Once there was a gardener who kept a great estate for a wealthy client. The gardener was very talented and did amazing things with his client’s grounds. He was especially adept at taking care of diseased plants. In fact, his reputation grew to the point that he often traveled to diagnose problems that other master gardeners could not fix. Over time his relationship with the estate owner grew so that he became like family to the man. He moved into a fine home adjoining the estate and was given an inheritance of the estate orchard when the owner passed away. This orchard was immense, and the gardener earned a good living, but he had a special relationship with a beautiful large apple tree in the center of the orchard. You see, it was the first thing he planted when he began working on the estate and he always treated it in a special way, with love and reverence. He even crafted a large tree house for his children in it. Whenever the family got together for picnics during fine weather, the tree was witness. Then, one season the tree began to exhibit some symptoms of disease. The gardener treated them, but eventually he realized that the tree’s sickness was beyond even his great talent. Eventually, the last leaf fell and rain in the form of the gardener’s tears touched the ground beneath where the apple tree’s branches yielded tasty apples and relief from the hot sun.

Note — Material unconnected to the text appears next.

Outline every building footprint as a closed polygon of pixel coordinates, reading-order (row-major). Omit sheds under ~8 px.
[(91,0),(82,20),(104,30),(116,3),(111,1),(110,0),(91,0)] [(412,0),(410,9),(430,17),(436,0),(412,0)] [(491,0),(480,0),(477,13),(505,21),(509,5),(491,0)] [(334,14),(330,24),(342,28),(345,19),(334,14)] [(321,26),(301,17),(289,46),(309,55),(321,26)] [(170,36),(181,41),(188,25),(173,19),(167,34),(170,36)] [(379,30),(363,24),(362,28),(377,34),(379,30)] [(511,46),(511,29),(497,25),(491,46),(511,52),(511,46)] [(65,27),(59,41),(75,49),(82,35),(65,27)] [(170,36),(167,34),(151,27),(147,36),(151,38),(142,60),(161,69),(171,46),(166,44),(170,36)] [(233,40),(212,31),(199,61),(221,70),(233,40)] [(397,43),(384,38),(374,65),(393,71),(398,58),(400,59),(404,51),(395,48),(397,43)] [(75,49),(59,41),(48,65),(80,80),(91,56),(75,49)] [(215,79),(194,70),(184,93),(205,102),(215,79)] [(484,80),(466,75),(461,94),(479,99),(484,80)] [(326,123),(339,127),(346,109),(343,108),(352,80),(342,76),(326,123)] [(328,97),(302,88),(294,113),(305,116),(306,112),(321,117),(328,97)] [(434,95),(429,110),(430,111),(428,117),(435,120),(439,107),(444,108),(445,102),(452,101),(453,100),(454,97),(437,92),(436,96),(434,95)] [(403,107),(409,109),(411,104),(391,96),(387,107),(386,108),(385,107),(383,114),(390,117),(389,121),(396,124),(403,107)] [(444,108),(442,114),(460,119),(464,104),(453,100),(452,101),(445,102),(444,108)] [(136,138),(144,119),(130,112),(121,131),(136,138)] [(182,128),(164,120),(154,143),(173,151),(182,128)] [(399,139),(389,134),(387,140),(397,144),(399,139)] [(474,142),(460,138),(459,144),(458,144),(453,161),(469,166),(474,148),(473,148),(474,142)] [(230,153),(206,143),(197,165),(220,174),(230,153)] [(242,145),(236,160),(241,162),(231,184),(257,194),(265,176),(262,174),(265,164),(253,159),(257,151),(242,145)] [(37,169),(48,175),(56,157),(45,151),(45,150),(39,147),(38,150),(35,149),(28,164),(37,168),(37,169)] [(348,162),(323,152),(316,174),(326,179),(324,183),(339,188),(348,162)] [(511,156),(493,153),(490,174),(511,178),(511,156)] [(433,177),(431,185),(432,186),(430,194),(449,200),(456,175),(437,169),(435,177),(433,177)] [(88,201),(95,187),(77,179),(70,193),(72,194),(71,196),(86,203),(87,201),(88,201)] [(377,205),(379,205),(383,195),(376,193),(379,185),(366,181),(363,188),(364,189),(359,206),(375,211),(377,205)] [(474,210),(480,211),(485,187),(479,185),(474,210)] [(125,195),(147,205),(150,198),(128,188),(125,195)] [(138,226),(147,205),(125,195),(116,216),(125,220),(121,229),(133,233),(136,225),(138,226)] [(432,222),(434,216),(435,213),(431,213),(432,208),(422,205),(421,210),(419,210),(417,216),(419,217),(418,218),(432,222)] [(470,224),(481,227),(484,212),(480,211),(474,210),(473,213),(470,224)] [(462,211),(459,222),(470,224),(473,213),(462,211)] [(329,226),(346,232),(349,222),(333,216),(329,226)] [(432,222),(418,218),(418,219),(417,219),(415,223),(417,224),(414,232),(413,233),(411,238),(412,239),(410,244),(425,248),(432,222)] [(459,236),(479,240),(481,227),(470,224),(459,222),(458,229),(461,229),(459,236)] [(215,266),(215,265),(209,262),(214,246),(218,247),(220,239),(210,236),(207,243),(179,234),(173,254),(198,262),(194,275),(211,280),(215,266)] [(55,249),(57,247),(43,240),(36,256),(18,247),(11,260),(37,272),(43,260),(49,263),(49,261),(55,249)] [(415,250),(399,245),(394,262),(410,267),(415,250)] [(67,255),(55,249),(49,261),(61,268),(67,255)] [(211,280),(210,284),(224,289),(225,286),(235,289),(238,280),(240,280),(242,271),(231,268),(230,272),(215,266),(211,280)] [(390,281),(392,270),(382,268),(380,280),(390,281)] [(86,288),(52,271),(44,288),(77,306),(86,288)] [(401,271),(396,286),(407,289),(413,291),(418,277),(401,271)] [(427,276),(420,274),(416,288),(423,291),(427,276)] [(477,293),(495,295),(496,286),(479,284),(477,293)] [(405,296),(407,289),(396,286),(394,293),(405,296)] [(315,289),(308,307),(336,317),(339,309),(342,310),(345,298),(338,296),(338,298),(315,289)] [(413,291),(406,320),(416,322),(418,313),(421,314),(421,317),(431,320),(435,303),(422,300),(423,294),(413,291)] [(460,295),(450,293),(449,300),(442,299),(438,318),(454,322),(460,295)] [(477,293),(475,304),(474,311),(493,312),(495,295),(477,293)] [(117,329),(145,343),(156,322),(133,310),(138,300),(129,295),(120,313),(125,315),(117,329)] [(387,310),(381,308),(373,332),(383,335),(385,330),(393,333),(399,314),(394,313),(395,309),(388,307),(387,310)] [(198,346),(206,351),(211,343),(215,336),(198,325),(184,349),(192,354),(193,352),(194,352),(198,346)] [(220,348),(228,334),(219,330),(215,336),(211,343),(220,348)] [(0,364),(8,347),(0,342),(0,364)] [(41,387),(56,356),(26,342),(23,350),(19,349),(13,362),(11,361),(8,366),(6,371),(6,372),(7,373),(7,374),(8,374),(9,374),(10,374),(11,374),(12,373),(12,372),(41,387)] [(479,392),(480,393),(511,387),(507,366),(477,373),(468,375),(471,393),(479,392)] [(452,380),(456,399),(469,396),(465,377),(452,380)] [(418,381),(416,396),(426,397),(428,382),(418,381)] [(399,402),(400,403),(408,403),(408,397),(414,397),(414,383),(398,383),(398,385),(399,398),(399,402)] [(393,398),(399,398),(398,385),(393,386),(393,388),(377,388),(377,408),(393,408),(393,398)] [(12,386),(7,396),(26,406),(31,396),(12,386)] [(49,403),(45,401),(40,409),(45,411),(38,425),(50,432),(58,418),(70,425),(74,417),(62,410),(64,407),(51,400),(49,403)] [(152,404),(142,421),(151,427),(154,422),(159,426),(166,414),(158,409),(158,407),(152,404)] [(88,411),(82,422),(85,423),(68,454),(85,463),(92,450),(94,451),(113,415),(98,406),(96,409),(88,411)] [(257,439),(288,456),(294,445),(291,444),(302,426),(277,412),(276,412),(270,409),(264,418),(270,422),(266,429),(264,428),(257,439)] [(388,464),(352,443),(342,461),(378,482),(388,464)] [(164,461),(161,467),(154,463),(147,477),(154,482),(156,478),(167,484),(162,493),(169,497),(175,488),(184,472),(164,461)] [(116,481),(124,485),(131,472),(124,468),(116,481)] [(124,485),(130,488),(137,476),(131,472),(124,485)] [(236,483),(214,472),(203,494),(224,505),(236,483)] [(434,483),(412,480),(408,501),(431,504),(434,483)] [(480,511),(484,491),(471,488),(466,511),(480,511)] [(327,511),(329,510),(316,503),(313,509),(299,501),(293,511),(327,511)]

Some time later the gardener began a project that kept him busy in his workshop for hours on end. He stayed up late many evenings until finally the project was completed. It was a beautiful curio cabinet with intricate scroll work and inlaid glass for shelves and doors. He placed it at one end of the family dining room where everyone would see it when they shared meals. Inside he placed all of their favorite photos, the children growing up, graduating, getting married, loved friends. And so, the apple tree lived on, sheltering the family as it always had.

Memory Tree come shelter me,
in God’s orchard when I am gone.
Show heaven’s stars through your leaves once again,
then rustle with the wind at dawn.
Be the meeting place as my friends and family
move on to their reward.
You are God’s gift to me in heaven as you were on earth.